─── EXTRACT

The point of burning alive Jordanian pilot First Lt. Muath al-Kasasbeh was to outrage onlookers, including his family —but especially the members of his large tribe, the Bararsheh, in southern Jordan. The Jordanian tribes form the core of support for the Hashemite kingdom against the Palestinian West Bankers, who may constitute the country’s majority. The East Bankers are also the bulwarks of Jordan’s internal and external security, with both the armed forces and security services made up almost exclusively of tribal members.
To be sure, Kasasbeh’s clansmen are going to be very angry with the Islamic State for killing him in such a gruesome manner. What IS seems to betting on is that Kasasbeh’s death was so gruesome, and so evocative of the hellfire that awaits false believers, that the dead pilot’s tribe, a pillar of the Hashemite monarchy, is likely going to be shocked into wondering whether King Abdullah has pulled them into the wrong war, on behalf of a frivolous and potentially treacherous ally—the United States.
Right now, the Obama Administration sees the Islamic State as a major threat to U.S. national security—and to the political fortunes of President Barack Obama and the rest of the Democratic Party. An episode like the Charlie Hebdo/Hyper Cacher attack played out on the streets of Chicago, say, or New York, would be a catastrophe for the administration, which is why it has enlisted allies like Jordan in its campaign against the deranged jihadists of the fertile crescent.

──────

GOAL A ▸ According to the passage on the Jordanian pilot's killing, to which tribe did Muath al-Kasasbeh belong?
GOAL B ▸ Resume the passage on the Jordanian pilot's killing from the point where it stops.
These lines have no connection to the passage on the Jordanian pilot's killing.

─── DATA EXTRACT

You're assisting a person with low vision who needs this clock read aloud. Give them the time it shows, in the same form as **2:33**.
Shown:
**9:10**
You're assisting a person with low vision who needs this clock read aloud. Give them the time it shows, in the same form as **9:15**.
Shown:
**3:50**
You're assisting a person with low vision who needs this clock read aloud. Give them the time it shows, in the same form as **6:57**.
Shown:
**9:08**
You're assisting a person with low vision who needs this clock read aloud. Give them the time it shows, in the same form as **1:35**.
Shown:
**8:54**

──────

RIGHT ANSWER A ▸ He belonged to the Bararsheh, a large tribe in southern Jordan.

RIGHT ANSWER B ▸
However, it’s worth understanding how the Hashemites and their loyal tribal subjects understand the new threat. From their perspective, the Islamic State is only one part of a larger regional movement, a Sunni rebellion trying to beat back the Iranian security apparatus that now represses them mercilessly throughout the Levant while controlling four historic Arab capitals—Baghdad, Damascus, Beirut, and Sana’a. The wider Sunni rebellion against Persian domination comprises not only lunatic foreign fighters (Chechens, Saudis, Swedes, etc.) but also former elements of Saddam Hussein’s regime as well as—and this is the central fact of the Sunni rebellion—Sunni Arab tribes. In other words, Jordan’s Arab tribes have been enlisted to fight Arab tribes who are fighting against Iran and its allies—who are coordinating their anti-Sunni campaign with the United States.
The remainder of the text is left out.